**What is required:** Copy out, unchanged, the lines below from the one containing "Page size: 1654x1241." through the one containing "text_box NN+NNN [1092, 441, 1441, 534]", and nothing else.

**** Information given

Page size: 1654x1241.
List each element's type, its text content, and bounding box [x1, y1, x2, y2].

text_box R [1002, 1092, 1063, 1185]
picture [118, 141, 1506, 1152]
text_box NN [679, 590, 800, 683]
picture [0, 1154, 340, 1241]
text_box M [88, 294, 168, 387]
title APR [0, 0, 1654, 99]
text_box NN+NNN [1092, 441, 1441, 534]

********
**** Information given

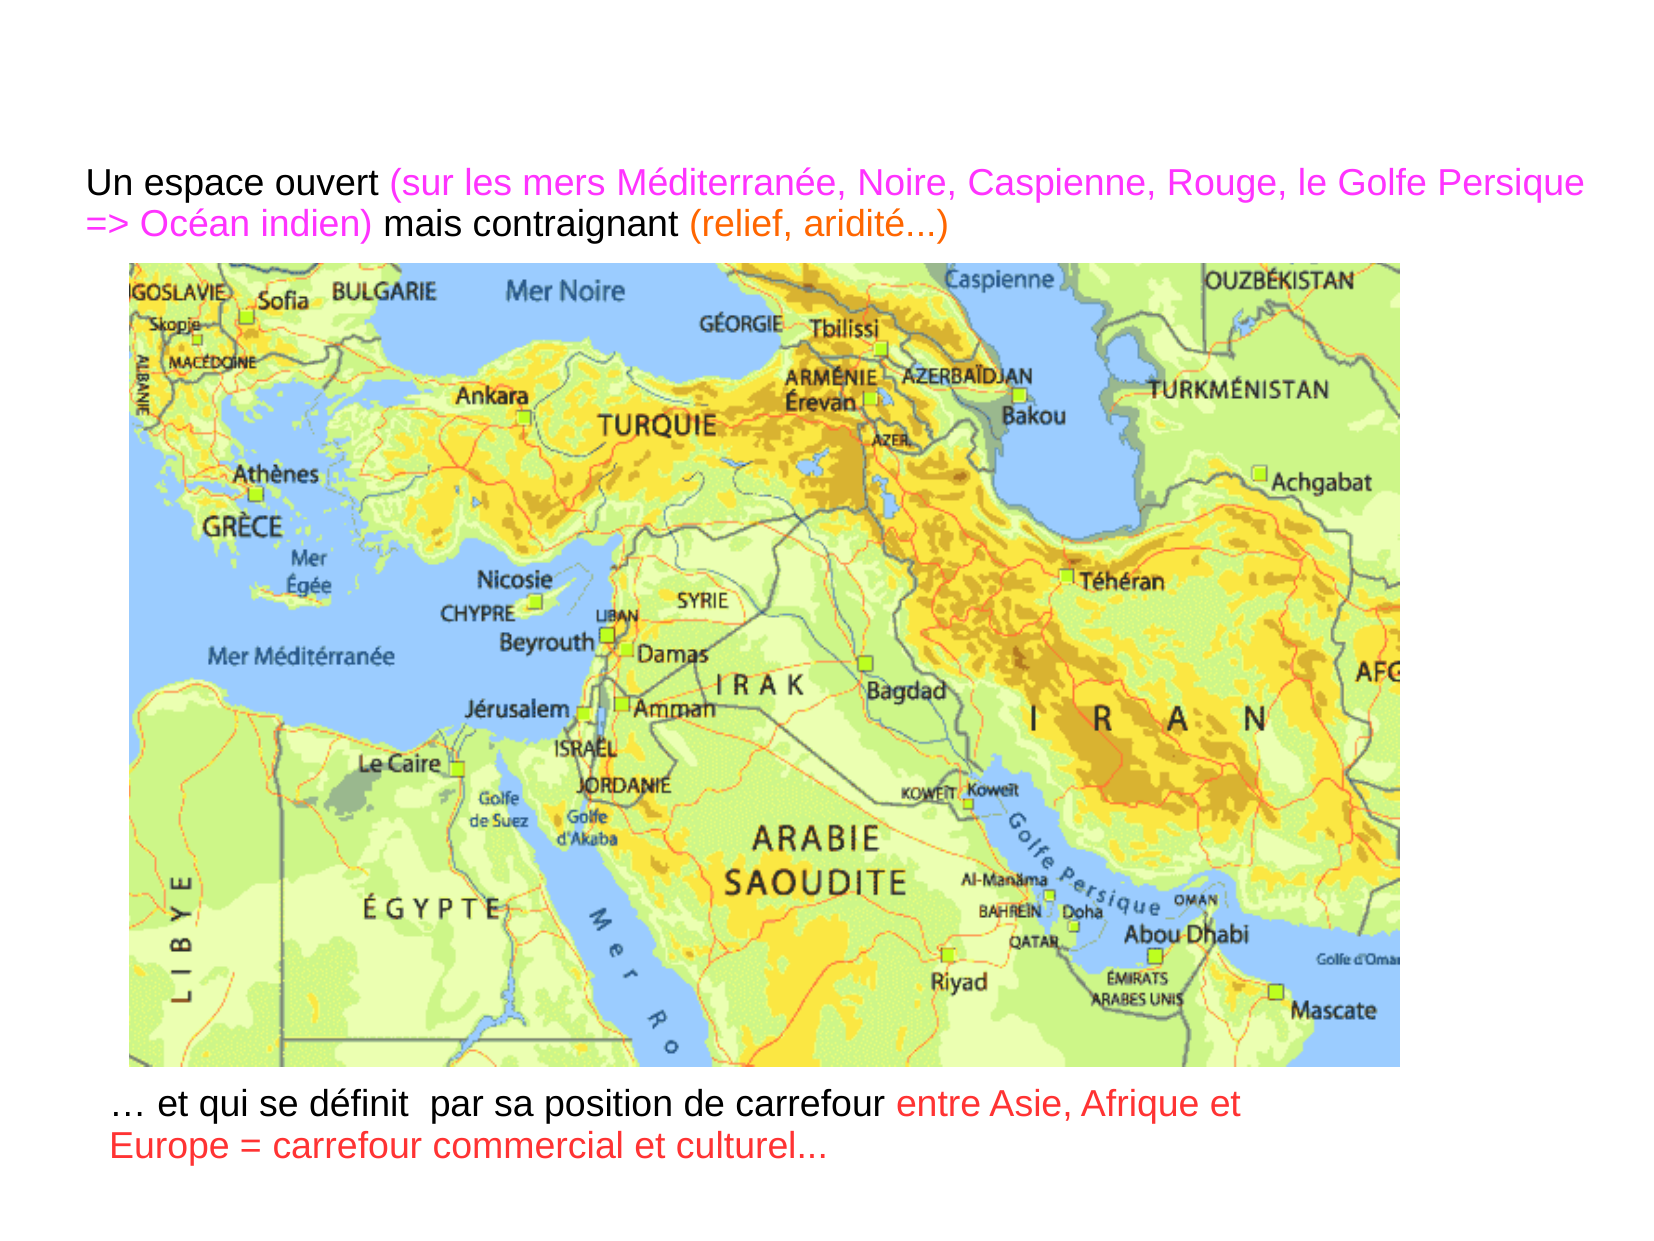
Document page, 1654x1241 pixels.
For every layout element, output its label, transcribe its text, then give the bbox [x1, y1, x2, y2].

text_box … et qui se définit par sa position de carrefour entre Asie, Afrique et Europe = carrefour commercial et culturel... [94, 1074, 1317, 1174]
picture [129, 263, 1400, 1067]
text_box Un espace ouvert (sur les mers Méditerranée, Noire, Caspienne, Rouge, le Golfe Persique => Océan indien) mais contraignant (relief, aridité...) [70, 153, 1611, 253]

********
**** Information given

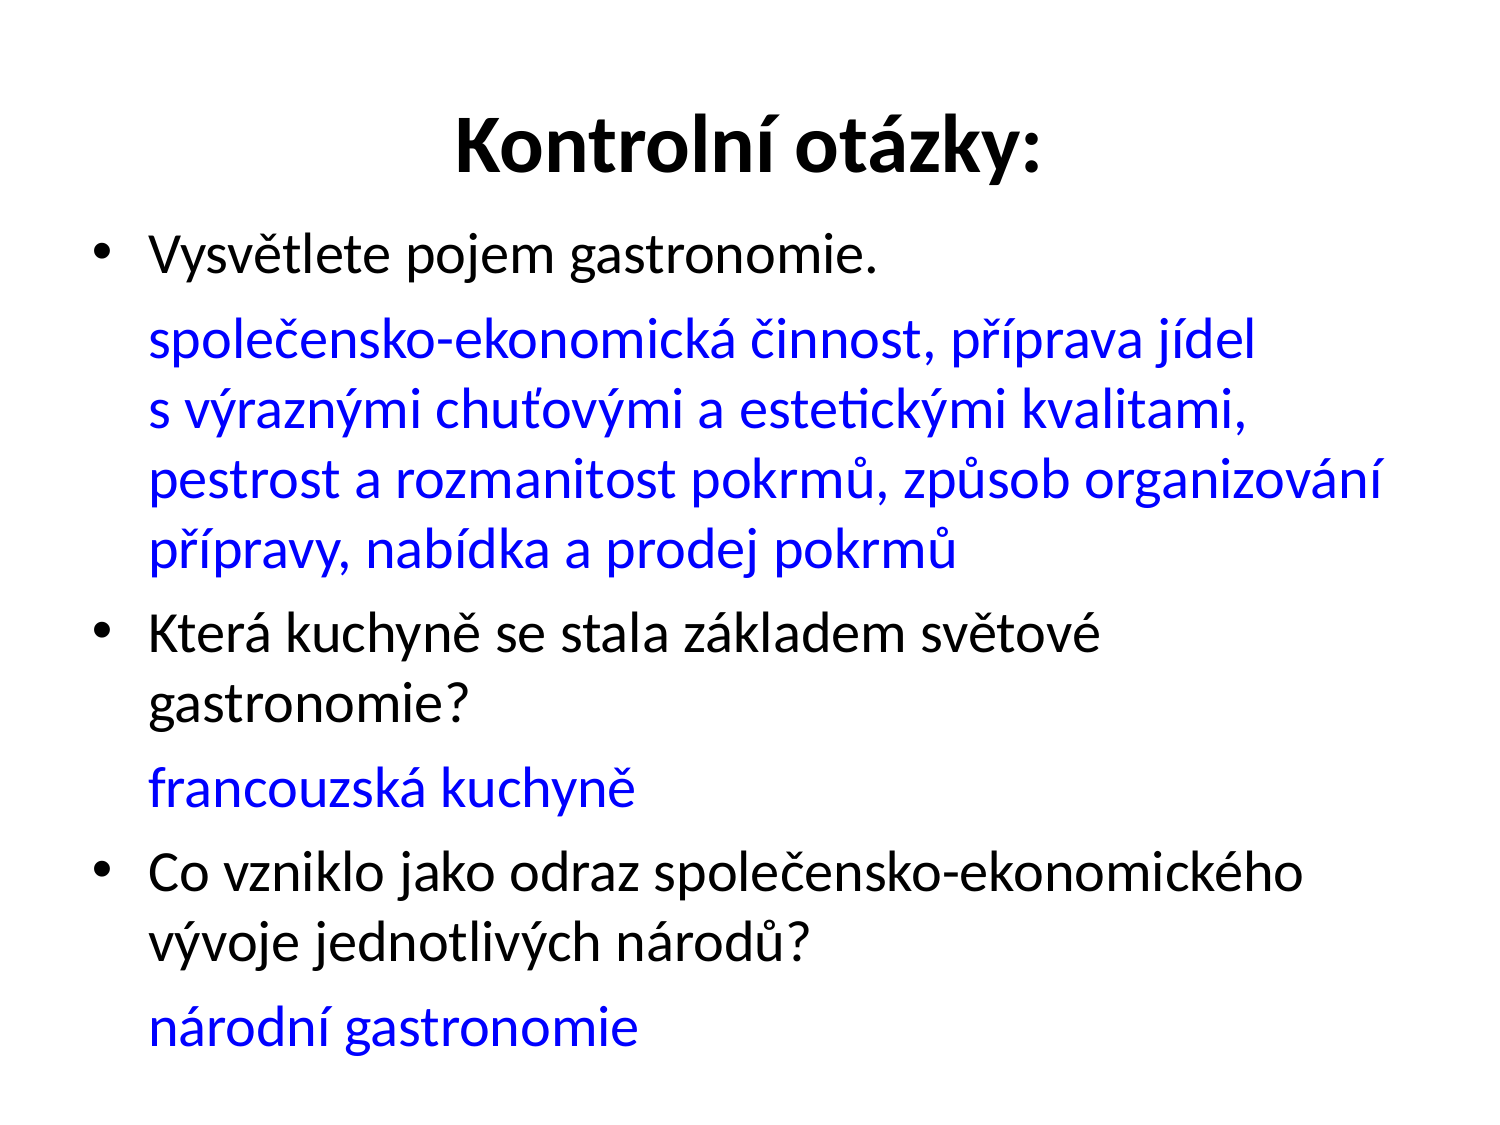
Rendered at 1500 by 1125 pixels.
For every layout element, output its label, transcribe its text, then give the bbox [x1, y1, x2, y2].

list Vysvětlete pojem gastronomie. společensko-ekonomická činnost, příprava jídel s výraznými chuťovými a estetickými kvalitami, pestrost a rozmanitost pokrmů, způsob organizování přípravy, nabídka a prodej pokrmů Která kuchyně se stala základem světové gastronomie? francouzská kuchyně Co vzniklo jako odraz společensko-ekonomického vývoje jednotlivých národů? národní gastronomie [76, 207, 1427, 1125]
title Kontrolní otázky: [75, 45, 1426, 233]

********

**Solution for this task:**
Page size: 1654x1241.
List each element's type, its text content, and bounding box [x1, y1, x2, y2].

text_box R [1002, 1092, 1063, 1185]
picture [118, 141, 1506, 1152]
text_box NN [679, 590, 800, 683]
picture [0, 1154, 340, 1241]
text_box M [88, 294, 168, 387]
title APR [0, 0, 1654, 99]
text_box NN+NNN [1092, 441, 1441, 534]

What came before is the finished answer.